Sur les préjudices :
12. Les consorts D..., dans leurs derniers mémoires enregistrés le 9 octobre 2019 et le 7 novembre 2019, se bornent à demander, au titre du préjudice résultant du manquement du service hospitalier au devoir d'information du patient, que l'Assistance publique - hôpitaux de Paris soit condamnée à verser à Mme D... la somme de 500 000 euros, sans distinguer les différents chefs de préjudice, et ne mettent ainsi pas la Cour en mesure de se prononcer sur leurs prétentions indemnitaires. Par suite, il y a lieu, avant de statuer sur ces préjudices, d'inviter les consorts D... à présenter leurs demandes indemnitaires, en distinguant les différents chefs de préjudice, dans un délai de trois semaines à compter de la notification du présent arrêt.
DÉCIDE :
Article 1er : Le jugement n° 1102211 du 30 octobre 2015 du tribunal administratif de Melun est annulé.
Article 2 : Les consorts D... sont invités à présenter leurs demandes indemnitaires, en distinguant les différents chefs de préjudice, dans un délai de trois semaines à compter de la notification du présent arrêt.

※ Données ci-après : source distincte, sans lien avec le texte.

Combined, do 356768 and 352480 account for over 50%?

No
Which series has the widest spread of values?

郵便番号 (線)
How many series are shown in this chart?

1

Article 3 : Tous droits, moyens et conclusions des parties sur lesquels il n'est pas statué par le présent arrêt sont réservés jusqu'en fin d'instance.

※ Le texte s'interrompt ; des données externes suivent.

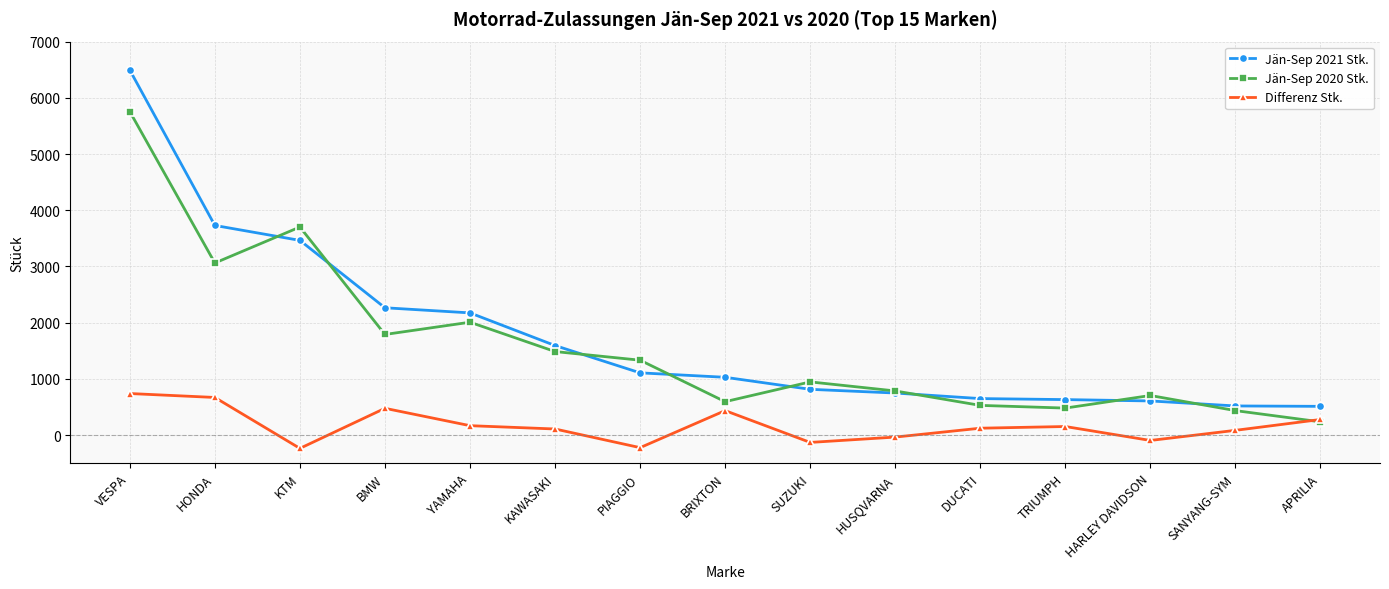

In Jän-Sep 2020 Stk., how many points are higher than both neighbors (excluding endpoints)?

4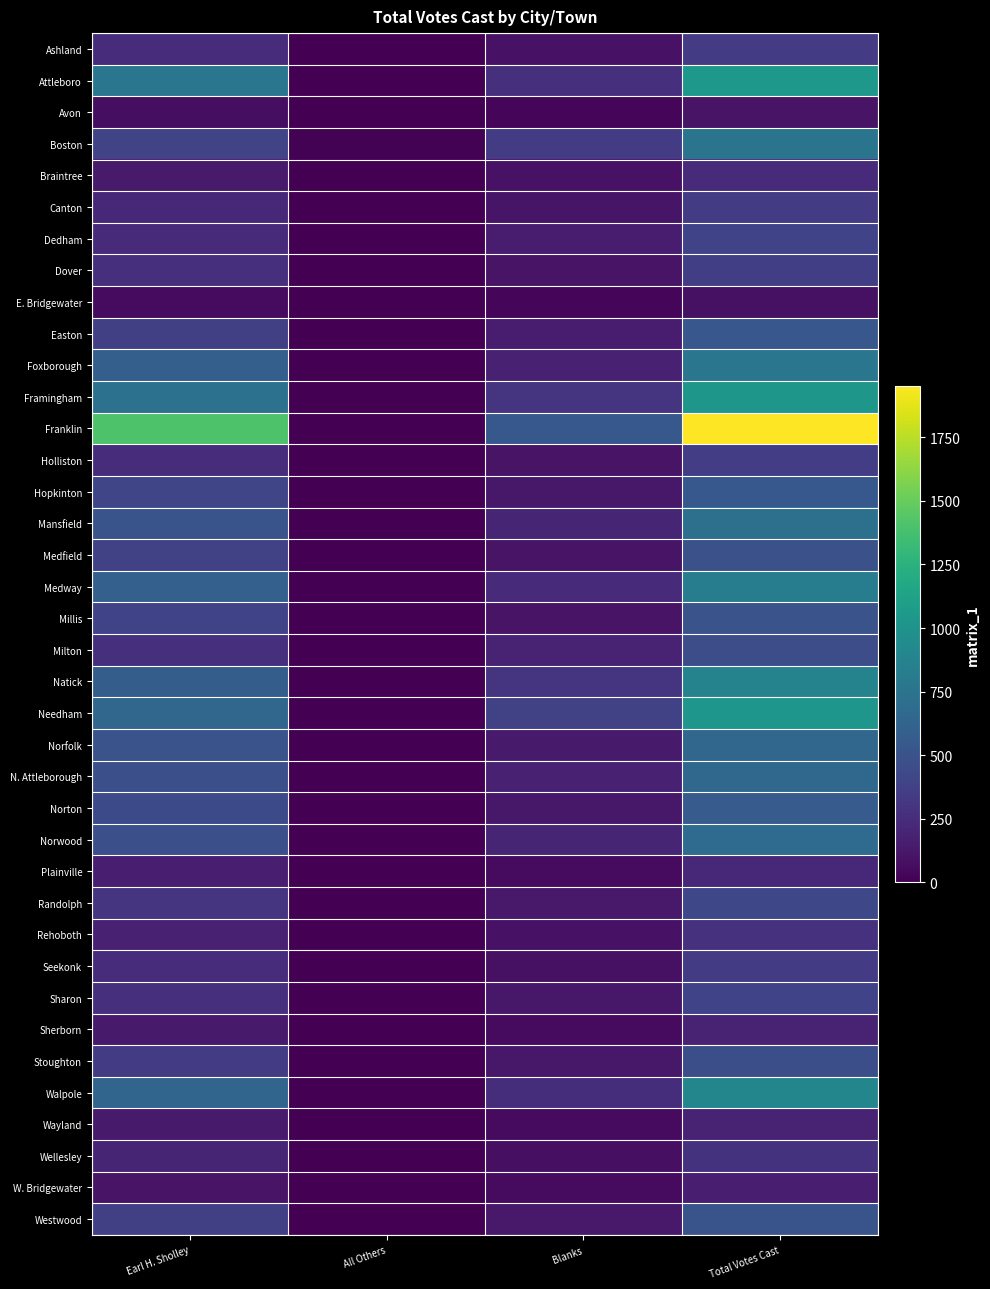

Which has a higher value, Blanks or Earl H. Sholley?

Earl H. Sholley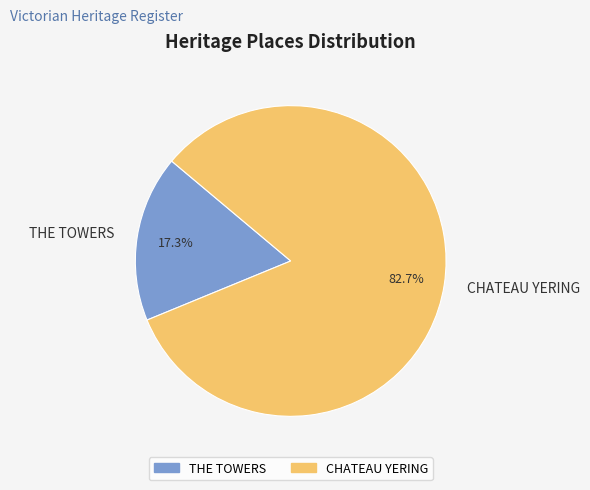

Between CHATEAU YERING and THE TOWERS, which is larger?

CHATEAU YERING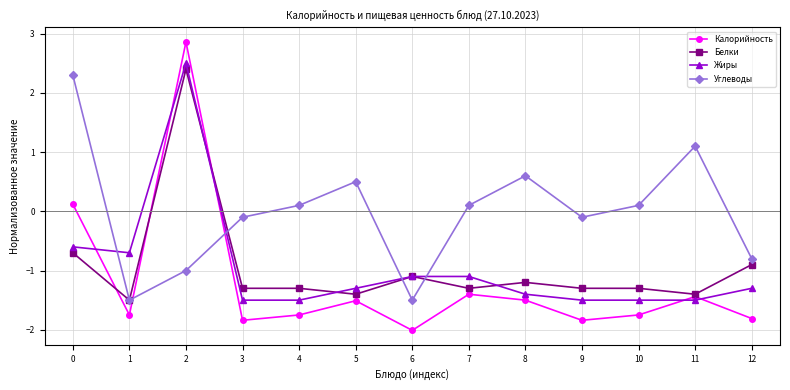

How many negative values does the Углеводы series have?

6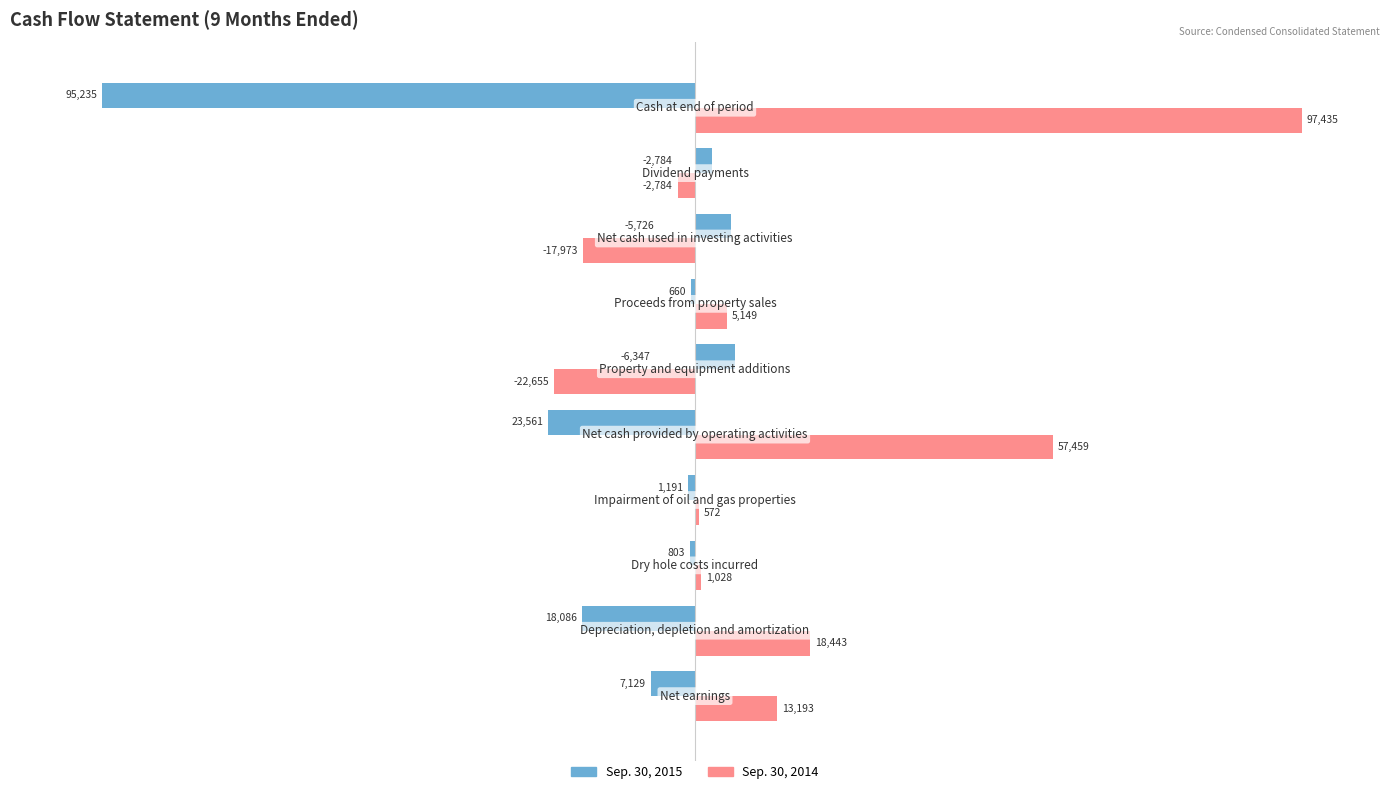

What is the average value of the Sep. 30, 2014 series?

14987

Article 4 : Le présent arrêt sera notifié à Mme F... M... épouse D..., à M. C... D..., à M. G... D..., à M. A... D..., à la caisse primaire d'assurance maladie du Val d'Oise, à l'Assistance publique - hôpitaux de Paris et à l'Office national d'indemnisation des accidents médicaux, des affections iatrogènes et des infections nosocomiales.
Délibéré après l'audience du 2 décembre 2019, à laquelle siégeaient :
- M. Lapouzade, président,
- M. B..., président assesseur,
- Mme Collet, premier conseiller.
Lu en audience publique, le 12 décembre 2019.
Le rapporteur,
I. B...Le président,
J. LAPOUZADELe greffier,
C. POVSELa République mande et ordonne à la ministre des affaires sociales et de la santé en ce qui la concerne ou à tous huissiers de justice à ce requis en ce qui concerne les voies de droit commun contre les parties privées, de pourvoir à l'exécution de la présente décision.